→ What you need to do
Transcribe all of the data below line for line with no changes, leaving the pictures out of your answer.

[[ Input records, beginning ]]

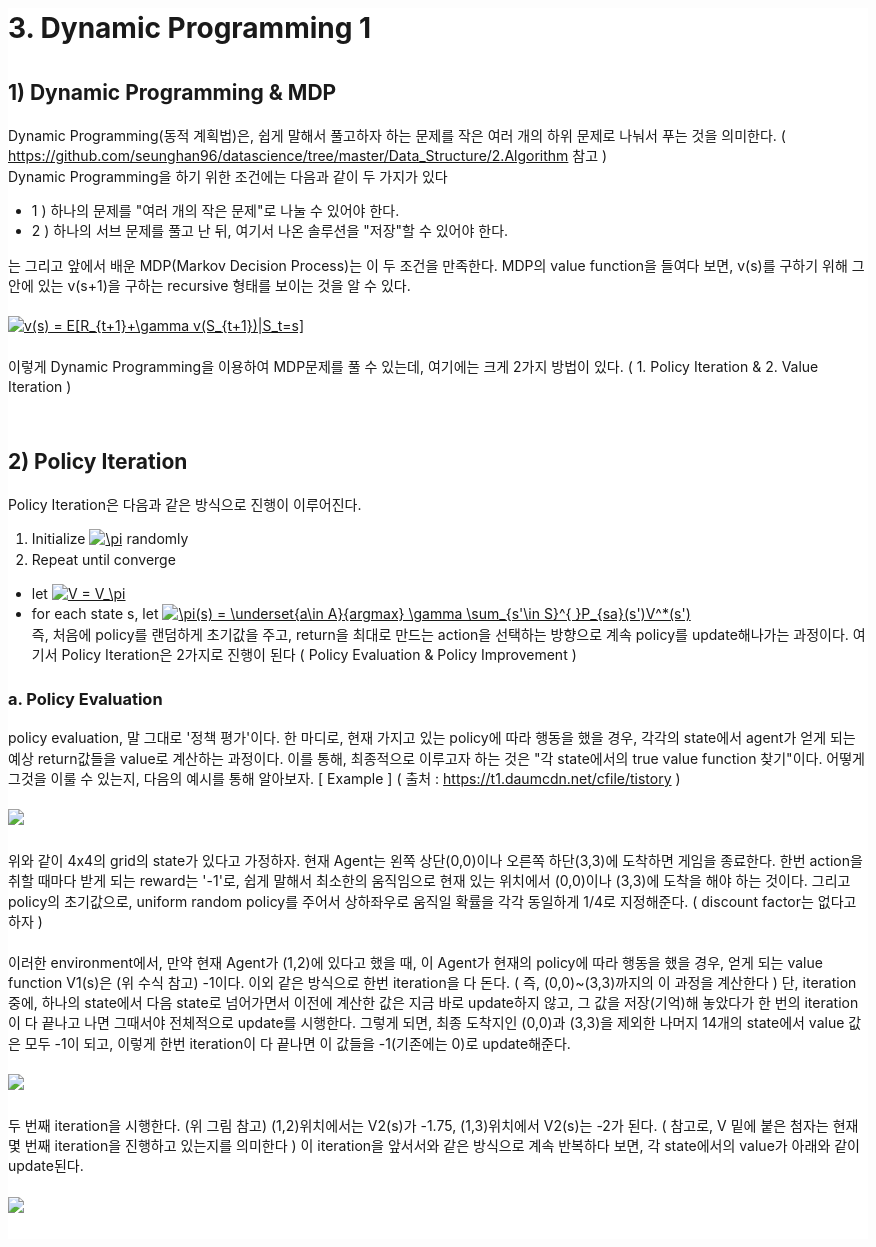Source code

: # 3. Dynamic Programming 1
## 1) Dynamic Programming & MDP
Dynamic Programming(동적 계획법)은, 쉽게 말해서 풀고하자 하는 문제를 작은 여러 개의 하위 문제로 나눠서 푸는 것을 의미한다.
( https://github.com/seunghan96/datascience/tree/master/Data_Structure/2.Algorithm 참고 ) </br>
Dynamic Programming을 하기 위한 조건에는 다음과 같이 두 가지가 있다
- 1 ) 하나의 문제를 "여러 개의 작은 문제"로 나눌 수 있어야 한다.
- 2 ) 하나의 서브 문제를 풀고 난 뒤, 여기서 나온 솔루션을 "저장"할 수 있어야 한다.

는 그리고 앞에서 배운 MDP(Markov Decision Process)는 이 두 조건을 만족한다. MDP의 value function을 들여다 보면, v(s)를 구하기 위해 그 안에 있는 v(s+1)을 구하는 recursive 형태를 보이는 것을 알 수 있다. </br> </br>
<a href="https://www.codecogs.com/eqnedit.php?latex=v(s)&space;=&space;E[R_{t&plus;1}&plus;\gamma&space;v(S_{t&plus;1})|S_t=s]" target="_blank"><img src="https://latex.codecogs.com/gif.latex?v(s)&space;=&space;E[R_{t&plus;1}&plus;\gamma&space;v(S_{t&plus;1})|S_t=s]" title="v(s) = E[R_{t+1}+\gamma v(S_{t+1})|S_t=s]" /></a> </br> </br>
이렇게 Dynamic Programming을 이용하여 MDP문제를 풀 수 있는데, 여기에는 크게 2가지 방법이 있다. ( 1. Policy Iteration & 2. Value Iteration )
</br> </br>
## 2) Policy Iteration
Policy Iteration은 다음과 같은 방식으로 진행이 이루어진다. <br>
1) Initialize <a href="https://www.codecogs.com/eqnedit.php?latex=\pi" target="_blank"><img src="https://latex.codecogs.com/gif.latex?\pi" title="\pi" /></a> randomly 
2) Repeat until converge
 - let <a href="https://www.codecogs.com/eqnedit.php?latex=V&space;=&space;V_\pi" target="_blank"><img src="https://latex.codecogs.com/gif.latex?V&space;=&space;V_\pi" title="V = V_\pi" /></a>
 - for each state s, let <a href="https://www.codecogs.com/eqnedit.php?latex=\pi(s)&space;=&space;\underset{a\in&space;A}{argmax}&space;\gamma&space;\sum_{s'\in&space;S}^{&space;}P_{sa}(s')V^*(s')" target="_blank"><img src="https://latex.codecogs.com/gif.latex?\pi(s)&space;=&space;\underset{a\in&space;A}{argmax}&space;\gamma&space;\sum_{s'\in&space;S}^{&space;}P_{sa}(s')V^*(s')" title="\pi(s) = \underset{a\in A}{argmax} \gamma \sum_{s'\in S}^{ }P_{sa}(s')V^*(s')" /></a> </br>
 즉, 처음에 policy를 랜덤하게 초기값을 주고, return을 최대로 만드는 action을 선택하는 방향으로 계속 policy를 update해나가는 과정이다.
 여기서 Policy Iteration은 2가지로 진행이 된다 ( Policy Evaluation & Policy Improvement )
 
 ### a. Policy Evaluation
 policy evaluation, 말 그대로 '정책 평가'이다. 한 마디로, 현재 가지고 있는 policy에 따라 행동을 했을 경우, 각각의 state에서 agent가 얻게 되는 예상 return값들을 value로 계산하는 과정이다. 이를 통해, 최종적으로 이루고자 하는 것은 "각 state에서의 true value function 찾기"이다. 어떻게 그것을 이룰 수 있는지, 다음의 예시를 통해 알아보자.
 [ Example ]  ( 출처 : https://t1.daumcdn.net/cfile/tistory ) </br> </br>
 <img src="https://t1.daumcdn.net/cfile/tistory/99E206335A4770B42E" width="800" /> </br> </br>
 위와 같이 4x4의 grid의 state가 있다고 가정하자. 현재 Agent는 왼쪽 상단(0,0)이나 오른쪽 하단(3,3)에 도착하면 게임을 종료한다. 한번 action을 취할 때마다 받게 되는 reward는 '-1'로, 쉽게 말해서 최소한의 움직임으로 현재 있는 위치에서 (0,0)이나 (3,3)에 도착을 해야 하는 것이다. 그리고 policy의 초기값으로, uniform random policy를 주어서 상하좌우로 움직일 확률을 각각 동일하게 1/4로 지정해준다. ( discount factor는 없다고 하자 ) </br> </br>
이러한 environment에서, 만약 현재 Agent가 (1,2)에 있다고 했을 때, 이 Agent가 현재의 policy에 따라 행동을 했을 경우, 얻게 되는 value function V1(s)은 (위 수식 참고) -1이다. 이외 같은 방식으로 한번 iteration을 다 돈다. ( 즉, (0,0)~(3,3)까지의 이 과정을 계산한다 ) 단, iteration 중에, 하나의 state에서 다음 state로 넘어가면서 이전에 계산한 값은 지금 바로 update하지 않고, 그 값을 저장(기억)해 놓았다가 한 번의 iteration이 다 끝나고 나면 그때서야 전체적으로 update를 시행한다. 그렇게 되면, 최종 도착지인 (0,0)과 (3,3)을 제외한 나머지 14개의 state에서 value 값은 모두 -1이 되고, 이렇게 한번 iteration이 다 끝나면 이 값들을 -1(기존에는 0)로 update해준다. </br> </br>
<img src="https://t1.daumcdn.net/cfile/tistory/99CF5B495C345D4C39" width="800" />  </br> </br>
두 번째 iteration을 시행한다. (위 그림 참고) (1,2)위치에서는 V2(s)가 -1.75, (1,3)위치에서 V2(s)는 -2가 된다. ( 참고로, V 밑에 붙은 첨자는 현재 몇 번째 iteration을 진행하고 있는지를 의미한다 ) 이 iteration을 앞서서와 같은 방식으로 계속 반복하다 보면, 각 state에서의 value가 아래와 같이 update된다. </br> </br>
<img src="https://t1.daumcdn.net/cfile/tistory/99E632465C345D7303" width="800" />  </br> </br>
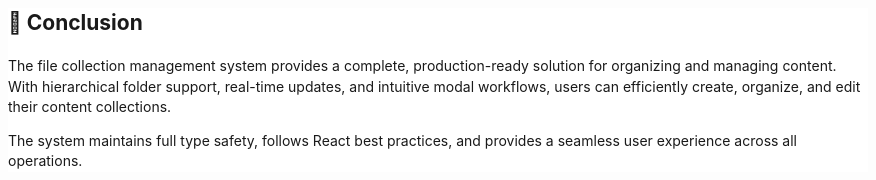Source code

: ## 🏁 Conclusion

The file collection management system provides a complete, production-ready solution for organizing and managing content. With hierarchical folder support, real-time updates, and intuitive modal workflows, users can efficiently create, organize, and edit their content collections.

The system maintains full type safety, follows React best practices, and provides a seamless user experience across all operations.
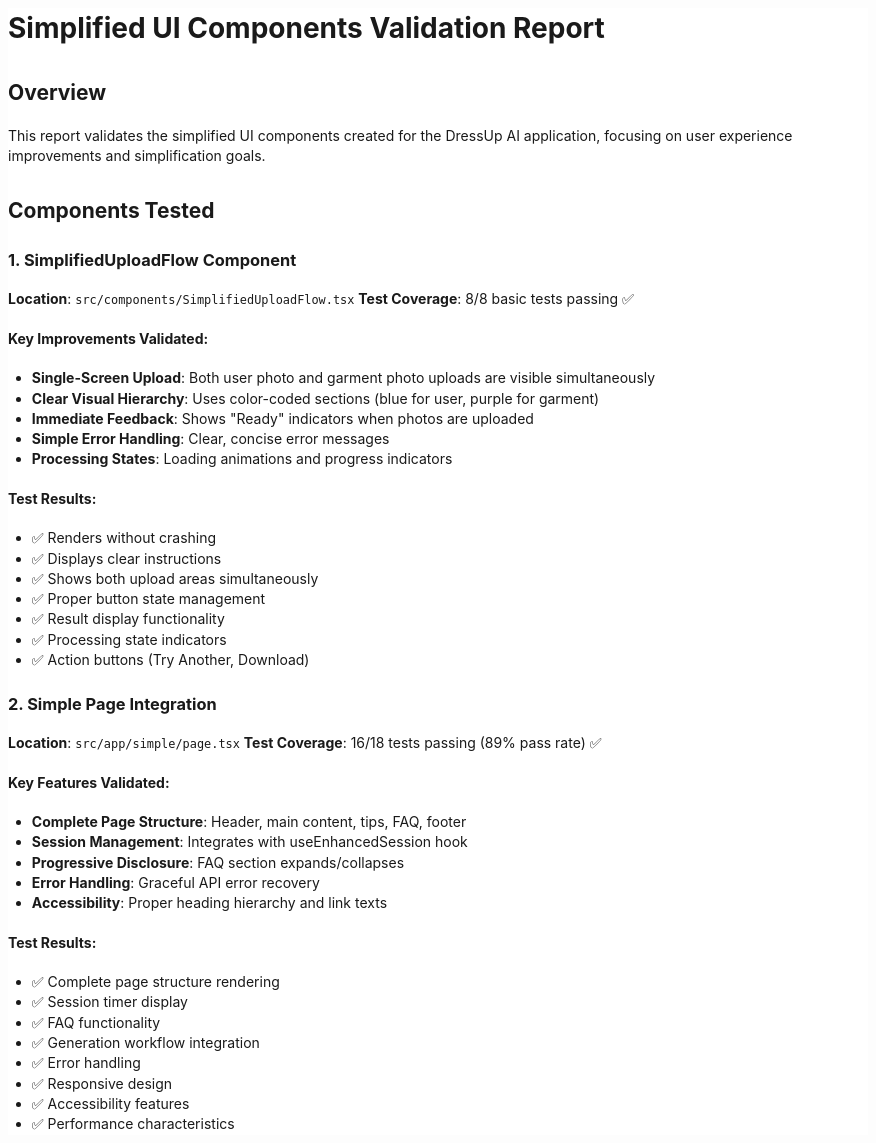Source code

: # Simplified UI Components Validation Report

## Overview
This report validates the simplified UI components created for the DressUp AI application, focusing on user experience improvements and simplification goals.

## Components Tested

### 1. SimplifiedUploadFlow Component
**Location**: `src/components/SimplifiedUploadFlow.tsx`
**Test Coverage**: 8/8 basic tests passing ✅

#### Key Improvements Validated:
- **Single-Screen Upload**: Both user photo and garment photo uploads are visible simultaneously
- **Clear Visual Hierarchy**: Uses color-coded sections (blue for user, purple for garment)
- **Immediate Feedback**: Shows "Ready" indicators when photos are uploaded
- **Simple Error Handling**: Clear, concise error messages
- **Processing States**: Loading animations and progress indicators

#### Test Results:
- ✅ Renders without crashing
- ✅ Displays clear instructions
- ✅ Shows both upload areas simultaneously
- ✅ Proper button state management
- ✅ Result display functionality
- ✅ Processing state indicators
- ✅ Action buttons (Try Another, Download)

### 2. Simple Page Integration
**Location**: `src/app/simple/page.tsx`
**Test Coverage**: 16/18 tests passing (89% pass rate) ✅

#### Key Features Validated:
- **Complete Page Structure**: Header, main content, tips, FAQ, footer
- **Session Management**: Integrates with useEnhancedSession hook
- **Progressive Disclosure**: FAQ section expands/collapses
- **Error Handling**: Graceful API error recovery
- **Accessibility**: Proper heading hierarchy and link texts

#### Test Results:
- ✅ Complete page structure rendering
- ✅ Session timer display
- ✅ FAQ functionality
- ✅ Generation workflow integration
- ✅ Error handling
- ✅ Responsive design
- ✅ Accessibility features
- ✅ Performance characteristics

[[ Input records, end ]]

→ Expected answer
Source code

: # 3. Dynamic Programming 1
## 1) Dynamic Programming & MDP
Dynamic Programming(동적 계획법)은, 쉽게 말해서 풀고하자 하는 문제를 작은 여러 개의 하위 문제로 나눠서 푸는 것을 의미한다.
( https://github.com/seunghan96/datascience/tree/master/Data_Structure/2.Algorithm 참고 ) </br>
Dynamic Programming을 하기 위한 조건에는 다음과 같이 두 가지가 있다
- 1 ) 하나의 문제를 "여러 개의 작은 문제"로 나눌 수 있어야 한다.
- 2 ) 하나의 서브 문제를 풀고 난 뒤, 여기서 나온 솔루션을 "저장"할 수 있어야 한다.

는 그리고 앞에서 배운 MDP(Markov Decision Process)는 이 두 조건을 만족한다. MDP의 value function을 들여다 보면, v(s)를 구하기 위해 그 안에 있는 v(s+1)을 구하는 recursive 형태를 보이는 것을 알 수 있다. </br> </br>
<a href="https://www.codecogs.com/eqnedit.php?latex=v(s)&space;=&space;E[R_{t&plus;1}&plus;\gamma&space;v(S_{t&plus;1})|S_t=s]" target="_blank"><img src="https://latex.codecogs.com/gif.latex?v(s)&space;=&space;E[R_{t&plus;1}&plus;\gamma&space;v(S_{t&plus;1})|S_t=s]" title="v(s) = E[R_{t+1}+\gamma v(S_{t+1})|S_t=s]" /></a> </br> </br>
이렇게 Dynamic Programming을 이용하여 MDP문제를 풀 수 있는데, 여기에는 크게 2가지 방법이 있다. ( 1. Policy Iteration & 2. Value Iteration )
</br> </br>
## 2) Policy Iteration
Policy Iteration은 다음과 같은 방식으로 진행이 이루어진다. <br>
1) Initialize <a href="https://www.codecogs.com/eqnedit.php?latex=\pi" target="_blank"><img src="https://latex.codecogs.com/gif.latex?\pi" title="\pi" /></a> randomly 
2) Repeat until converge
 - let <a href="https://www.codecogs.com/eqnedit.php?latex=V&space;=&space;V_\pi" target="_blank"><img src="https://latex.codecogs.com/gif.latex?V&space;=&space;V_\pi" title="V = V_\pi" /></a>
 - for each state s, let <a href="https://www.codecogs.com/eqnedit.php?latex=\pi(s)&space;=&space;\underset{a\in&space;A}{argmax}&space;\gamma&space;\sum_{s'\in&space;S}^{&space;}P_{sa}(s')V^*(s')" target="_blank"><img src="https://latex.codecogs.com/gif.latex?\pi(s)&space;=&space;\underset{a\in&space;A}{argmax}&space;\gamma&space;\sum_{s'\in&space;S}^{&space;}P_{sa}(s')V^*(s')" title="\pi(s) = \underset{a\in A}{argmax} \gamma \sum_{s'\in S}^{ }P_{sa}(s')V^*(s')" /></a> </br>
 즉, 처음에 policy를 랜덤하게 초기값을 주고, return을 최대로 만드는 action을 선택하는 방향으로 계속 policy를 update해나가는 과정이다.
 여기서 Policy Iteration은 2가지로 진행이 된다 ( Policy Evaluation & Policy Improvement )
 
 ### a. Policy Evaluation
 policy evaluation, 말 그대로 '정책 평가'이다. 한 마디로, 현재 가지고 있는 policy에 따라 행동을 했을 경우, 각각의 state에서 agent가 얻게 되는 예상 return값들을 value로 계산하는 과정이다. 이를 통해, 최종적으로 이루고자 하는 것은 "각 state에서의 true value function 찾기"이다. 어떻게 그것을 이룰 수 있는지, 다음의 예시를 통해 알아보자.
 [ Example ]  ( 출처 : https://t1.daumcdn.net/cfile/tistory ) </br> </br>
 <img src="https://t1.daumcdn.net/cfile/tistory/99E206335A4770B42E" width="800" /> </br> </br>
 위와 같이 4x4의 grid의 state가 있다고 가정하자. 현재 Agent는 왼쪽 상단(0,0)이나 오른쪽 하단(3,3)에 도착하면 게임을 종료한다. 한번 action을 취할 때마다 받게 되는 reward는 '-1'로, 쉽게 말해서 최소한의 움직임으로 현재 있는 위치에서 (0,0)이나 (3,3)에 도착을 해야 하는 것이다. 그리고 policy의 초기값으로, uniform random policy를 주어서 상하좌우로 움직일 확률을 각각 동일하게 1/4로 지정해준다. ( discount factor는 없다고 하자 ) </br> </br>
이러한 environment에서, 만약 현재 Agent가 (1,2)에 있다고 했을 때, 이 Agent가 현재의 policy에 따라 행동을 했을 경우, 얻게 되는 value function V1(s)은 (위 수식 참고) -1이다. 이외 같은 방식으로 한번 iteration을 다 돈다. ( 즉, (0,0)~(3,3)까지의 이 과정을 계산한다 ) 단, iteration 중에, 하나의 state에서 다음 state로 넘어가면서 이전에 계산한 값은 지금 바로 update하지 않고, 그 값을 저장(기억)해 놓았다가 한 번의 iteration이 다 끝나고 나면 그때서야 전체적으로 update를 시행한다. 그렇게 되면, 최종 도착지인 (0,0)과 (3,3)을 제외한 나머지 14개의 state에서 value 값은 모두 -1이 되고, 이렇게 한번 iteration이 다 끝나면 이 값들을 -1(기존에는 0)로 update해준다. </br> </br>
<img src="https://t1.daumcdn.net/cfile/tistory/99CF5B495C345D4C39" width="800" />  </br> </br>
두 번째 iteration을 시행한다. (위 그림 참고) (1,2)위치에서는 V2(s)가 -1.75, (1,3)위치에서 V2(s)는 -2가 된다. ( 참고로, V 밑에 붙은 첨자는 현재 몇 번째 iteration을 진행하고 있는지를 의미한다 ) 이 iteration을 앞서서와 같은 방식으로 계속 반복하다 보면, 각 state에서의 value가 아래와 같이 update된다. </br> </br>
<img src="https://t1.daumcdn.net/cfile/tistory/99E632465C345D7303" width="800" />  </br> </br>
Source code

: ## 🏁 Conclusion

The file collection management system provides a complete, production-ready solution for organizing and managing content. With hierarchical folder support, real-time updates, and intuitive modal workflows, users can efficiently create, organize, and edit their content collections.

The system maintains full type safety, follows React best practices, and provides a seamless user experience across all operations.
Source code

: # Simplified UI Components Validation Report

## Overview
This report validates the simplified UI components created for the DressUp AI application, focusing on user experience improvements and simplification goals.

## Components Tested

### 1. SimplifiedUploadFlow Component
**Location**: `src/components/SimplifiedUploadFlow.tsx`
**Test Coverage**: 8/8 basic tests passing ✅

#### Key Improvements Validated:
- **Single-Screen Upload**: Both user photo and garment photo uploads are visible simultaneously
- **Clear Visual Hierarchy**: Uses color-coded sections (blue for user, purple for garment)
- **Immediate Feedback**: Shows "Ready" indicators when photos are uploaded
- **Simple Error Handling**: Clear, concise error messages
- **Processing States**: Loading animations and progress indicators

#### Test Results:
- ✅ Renders without crashing
- ✅ Displays clear instructions
- ✅ Shows both upload areas simultaneously
- ✅ Proper button state management
- ✅ Result display functionality
- ✅ Processing state indicators
- ✅ Action buttons (Try Another, Download)

### 2. Simple Page Integration
**Location**: `src/app/simple/page.tsx`
**Test Coverage**: 16/18 tests passing (89% pass rate) ✅

#### Key Features Validated:
- **Complete Page Structure**: Header, main content, tips, FAQ, footer
- **Session Management**: Integrates with useEnhancedSession hook
- **Progressive Disclosure**: FAQ section expands/collapses
- **Error Handling**: Graceful API error recovery
- **Accessibility**: Proper heading hierarchy and link texts

#### Test Results:
- ✅ Complete page structure rendering
- ✅ Session timer display
- ✅ FAQ functionality
- ✅ Generation workflow integration
- ✅ Error handling
- ✅ Responsive design
- ✅ Accessibility features
- ✅ Performance characteristics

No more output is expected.